REQUIRED ACTIONS:
1. Translate this sentence from the frikadeller recipe below into Spanish: "I don’t buy margarine, which leaves me with veg oil to fry in."
2. Write the next part of the frikadeller recipe below, picking up after its last line.

DOCUMENT SECTION:
:::
Frikadeller – Danish Meatballs

danish-frikadeller

“Frikadeller?” you say.

“Danish meatballs, fried in lots of oil.  Always make extra — they’re awesome cold.”  I respond.

This meal is a Danish legacy from my Grandma, who passed it to my mom, who used to feed these little meatballs to my brothers and I on a pretty regular basis — especially between hockey, tennis, soccer and softball practices.    Originally fried in lard, Mom updated the recipe a bit and fried them in margarine.

I don’t buy margarine, which leaves me with veg oil to fry in.  I know it seems like a lot of oil to use to shallow fry meat, but all that oil crisps up the sides and makes everything very tasty.  You can, of course, fry them with no extra oil at all, but they aren’t the same.

I can’t say it enough:  make extra, you will want a sandwich made from these the next day.

(Click on the title below for a printable version of the recipe.)

: Frikadeller – Danish Meatballs

: made from beef & pork, these make VERY tasty sandwiches the next day.

  • Lean Ground Beef – ½ lb (225 g)
  • Ground Pork – ½ lb (225 g)
  • Onion, grated – ¼ C (60 ml)
  • Egg, slightly beaten – 1
  • Flour – 2 Tble (30 ml)
:::
DATA SHOWN:

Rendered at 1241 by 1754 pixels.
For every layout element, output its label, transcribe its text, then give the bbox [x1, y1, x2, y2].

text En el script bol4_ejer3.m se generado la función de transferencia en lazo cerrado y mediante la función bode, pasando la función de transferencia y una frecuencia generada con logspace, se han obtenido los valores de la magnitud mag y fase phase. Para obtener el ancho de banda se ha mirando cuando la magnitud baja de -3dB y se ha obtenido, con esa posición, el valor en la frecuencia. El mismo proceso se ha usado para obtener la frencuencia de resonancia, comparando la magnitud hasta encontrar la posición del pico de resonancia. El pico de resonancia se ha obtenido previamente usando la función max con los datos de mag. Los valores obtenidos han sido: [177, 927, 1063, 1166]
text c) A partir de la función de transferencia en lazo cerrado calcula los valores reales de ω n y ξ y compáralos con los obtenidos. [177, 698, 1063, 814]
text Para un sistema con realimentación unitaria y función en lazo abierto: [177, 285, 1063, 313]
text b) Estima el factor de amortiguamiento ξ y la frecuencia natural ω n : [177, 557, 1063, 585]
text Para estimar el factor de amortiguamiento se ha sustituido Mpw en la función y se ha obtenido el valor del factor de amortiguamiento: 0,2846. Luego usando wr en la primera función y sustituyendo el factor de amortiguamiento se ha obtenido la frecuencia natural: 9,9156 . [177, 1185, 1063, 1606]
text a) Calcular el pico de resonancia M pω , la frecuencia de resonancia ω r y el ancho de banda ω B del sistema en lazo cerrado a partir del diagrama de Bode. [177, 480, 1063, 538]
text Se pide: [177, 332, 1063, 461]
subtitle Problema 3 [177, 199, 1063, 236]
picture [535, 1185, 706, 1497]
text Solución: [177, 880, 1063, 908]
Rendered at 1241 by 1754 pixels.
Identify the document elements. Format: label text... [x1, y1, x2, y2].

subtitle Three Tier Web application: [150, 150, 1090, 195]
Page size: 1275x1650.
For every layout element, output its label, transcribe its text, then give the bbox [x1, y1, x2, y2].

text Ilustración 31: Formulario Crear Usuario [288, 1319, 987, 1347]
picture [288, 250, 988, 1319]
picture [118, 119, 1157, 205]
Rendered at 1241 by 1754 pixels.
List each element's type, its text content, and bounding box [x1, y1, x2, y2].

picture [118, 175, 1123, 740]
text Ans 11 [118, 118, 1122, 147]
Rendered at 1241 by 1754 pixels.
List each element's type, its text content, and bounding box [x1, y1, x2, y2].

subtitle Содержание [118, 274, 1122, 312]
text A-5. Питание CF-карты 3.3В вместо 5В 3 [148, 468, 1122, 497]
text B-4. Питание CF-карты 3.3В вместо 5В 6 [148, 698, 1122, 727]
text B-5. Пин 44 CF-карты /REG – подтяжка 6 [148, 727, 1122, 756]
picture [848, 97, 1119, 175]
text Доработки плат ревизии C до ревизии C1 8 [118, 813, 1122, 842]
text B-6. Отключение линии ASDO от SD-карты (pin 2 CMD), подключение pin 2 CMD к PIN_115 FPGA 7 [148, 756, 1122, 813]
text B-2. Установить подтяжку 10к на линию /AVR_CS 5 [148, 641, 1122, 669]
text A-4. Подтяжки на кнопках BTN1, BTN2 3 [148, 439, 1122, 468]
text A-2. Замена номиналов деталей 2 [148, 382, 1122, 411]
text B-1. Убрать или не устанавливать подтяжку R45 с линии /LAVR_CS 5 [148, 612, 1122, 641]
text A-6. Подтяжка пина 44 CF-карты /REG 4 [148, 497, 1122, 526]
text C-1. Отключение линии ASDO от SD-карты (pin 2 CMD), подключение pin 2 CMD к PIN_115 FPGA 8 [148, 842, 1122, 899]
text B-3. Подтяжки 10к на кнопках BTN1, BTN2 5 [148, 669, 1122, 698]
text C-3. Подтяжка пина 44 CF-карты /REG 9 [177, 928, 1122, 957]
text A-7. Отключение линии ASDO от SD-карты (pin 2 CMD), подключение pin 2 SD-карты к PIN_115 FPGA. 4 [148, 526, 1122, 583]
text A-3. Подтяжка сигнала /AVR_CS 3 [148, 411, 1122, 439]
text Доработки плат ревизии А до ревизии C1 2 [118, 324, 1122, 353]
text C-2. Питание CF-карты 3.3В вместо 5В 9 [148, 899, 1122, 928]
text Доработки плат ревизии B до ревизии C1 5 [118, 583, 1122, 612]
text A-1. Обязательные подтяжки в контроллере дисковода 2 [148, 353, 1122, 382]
:::
OUTPUTS:
1. No compro margarina, así que me queda el aceite vegetal para freír.

2.
  • Safflower Oil – ¼ C (60 ml)
  • s+p – to taste
  1. Mix the beef, pork, onion, egg and flour together in a large bowl using your hands. Season with s+p. Form into 3” patties, about ½” thick.
  2. Heat the veg oil in a large frying pan over med-high heat until shimmering. Add the patties, being careful not to overcrowd the pan. Fry, undisturbed, for 3-4 minutes, or until well browned.
  3. Flip and fry until the browned on the second side and cooked through. Remove from the pan and drain on paper towels. Serve hot (or cold the next day).

Preparation time: 10 minute(s)

Cooking time: 10 minute(s)

Number of servings (yield): 4

Meal type: dinner

frikadeller-dinner

16 thoughts on “Frikadeller – Danish Meatballs

  1. islandeat

    Hi, Theresa. I enjoyed your picture and post up on Mt. Norman.

    I wondered if you ever went to the Turkey Stop on Granville Island, where I first heard the word, “Frikadeller”. Theirs, of course, were made with turkey, in patty format. I always bought them, when they weren’t sold out there.

    How was the cheese-making workshop???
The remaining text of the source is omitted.